Generally, having employees or owning or leasing property in a state creates nexus. Other activities that can qualify you for nexus include maintaining a local bank account, accepting orders for your merchandise or using a local phone number. Many states have minimum thresholds for establishing nexus, so you might not be subject to certain taxes in a state if you perform only a few service calls a year there.

The standards for nexus vary from state to state and from tax to tax — you may need to pay “use” tax in a state, for example, but not income tax. In addition, local rather than state governments collect taxes in some places. Make sure you know to whom you’re answering.

Assessing Income Tax

If your company does establish nexus in a state, you’ll need to assess the income tax impact. Specifically, you and your tax advisor should sit down and “apportion” your income to determine how much tax you’ll owe in each state.

The formula is typically based on your company’s sales, payroll expenses and tangible property. If you’re working in more than one state, track these costs and revenues carefully so you can apportion your income correctly.

Some states give the same weight to sales, payroll and property in their apportionment formulas, while others weight one of the factors more heavily.

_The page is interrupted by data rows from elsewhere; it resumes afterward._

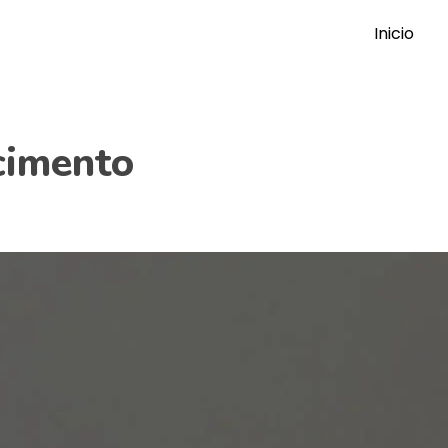
Inicio
cimento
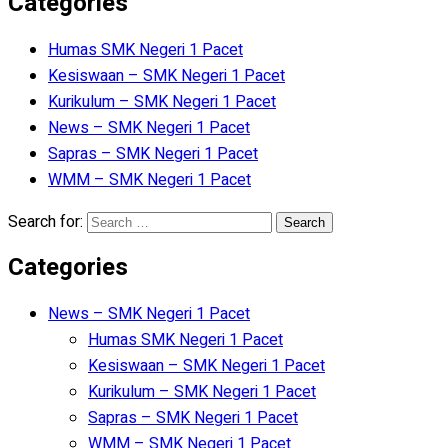
Categories
Humas SMK Negeri 1 Pacet
Kesiswaan – SMK Negeri 1 Pacet
Kurikulum – SMK Negeri 1 Pacet
News – SMK Negeri 1 Pacet
Sapras – SMK Negeri 1 Pacet
WMM – SMK Negeri 1 Pacet
Search for:
Categories
News – SMK Negeri 1 Pacet
Humas SMK Negeri 1 Pacet
Kesiswaan – SMK Negeri 1 Pacet
Kurikulum – SMK Negeri 1 Pacet
Sapras – SMK Negeri 1 Pacet
WMM – SMK Negeri 1 Pacet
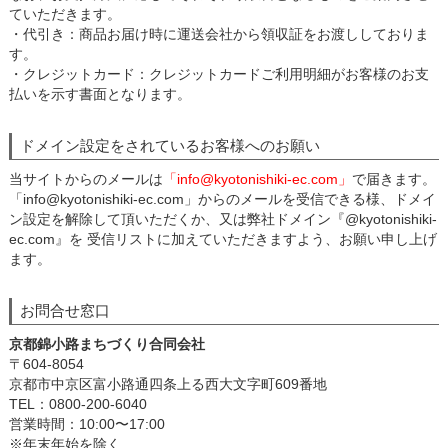
ていただきます。
・代引き：商品お届け時に運送会社から領収証をお渡ししておりま
す。
・クレジットカード：クレジットカードご利用明細がお客様のお支
払いを示す書面となります。
ドメイン設定をされているお客様へのお願い
当サイトからのメールは
「info@kyotonishiki-ec.com」
で届きます。
「info@kyotonishiki-ec.com」からのメールを受信できる様、ドメイ
ン設定を解除して頂いただくか、又は弊社ドメイン『@kyotonishiki-
ec.com』を 受信リストに加えていただきますよう、お願い申し上げ
ます。
お問合せ窓口
京都錦小路まちづくり合同会社
〒604-8054
京都市中京区富小路通四条上る西大文字町609番地
TEL：0800-200-6040
営業時間：10:00〜17:00
※年末年始を除く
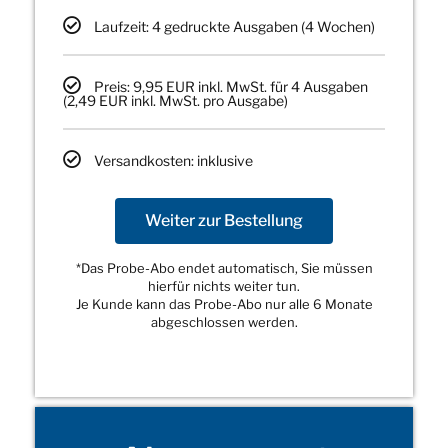
Laufzeit: 4 gedruckte Ausgaben (4 Wochen)
Preis: 9,95 EUR inkl. MwSt. für 4 Ausgaben
(2,49 EUR inkl. MwSt. pro Ausgabe)
Versandkosten: inklusive
Weiter zur Bestellung
*Das Probe-Abo endet automatisch, Sie müssen
hierfür nichts weiter tun.
Je Kunde kann das Probe-Abo nur alle 6 Monate
abgeschlossen werden.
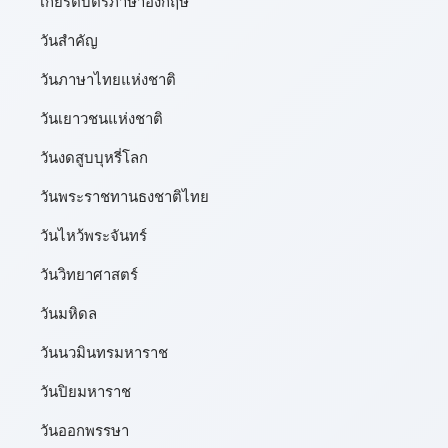
เกียรติบัตรภาษาอังกฤษ
วันสำคัญ
วันภาษาไทยแห่งชาติ
วันเยาวชนแห่งชาติ
วันงดสูบบุหรี่โลก
วันพระราชทานธงชาติไทย
วันไหว้พระจันทร์​
วันวิทยาศาสตร์
วันมหิดล
วันนวมินทรมหาราช
วันปิยมหาราช
วันออกพรรษา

These formulas also change regularly — a growing number of states have shiftedrecently to sales-only apportionment formulas, for example.

Consider Other Taxes

Aside from facing income taxes in other states, you may also be responsible for a number of other types of taxes in those states (i.e. Washington’s State Business & Occupation (B&O) tax), including payroll taxes and sales and use taxes. Some states even have variations that you might not expect, such as the “transaction privilege” tax for nonresident contractors or subcontractor-specific sales and use taxes that a general contractor may have to pay if the sub in question doesn’t.

Indeed, sales and use tax rules in general will likely be a challenge. If you bring equipment or materials across state lines, the new state may charge use tax for the item.

On the bright side, sales and use taxes are mutually exclusive. So, if you have to pay use tax for your equipment or materials, you can generally get a refund on sales tax you paid in your home state. But you’ll need to track use taxes yourself and then submit the information to the state or local government that collects it.

Other Items to Consider

In addition to your tax responsibilities, working in a new state comes with plenty of other to-dos. You’ll most likely have to obtain a license and tax identification number in that state — even if you’re already licensed in your home state.

Expanding into a new state also means more paperwork. Fortunately, some states allow S corporation shareholders, partners in a partnership or limited liability corporation members to lighten the load by filing a composite income tax return. Look where you leap when it comes to out-of-state jobs and you’ll stand a much better chance of succeeding.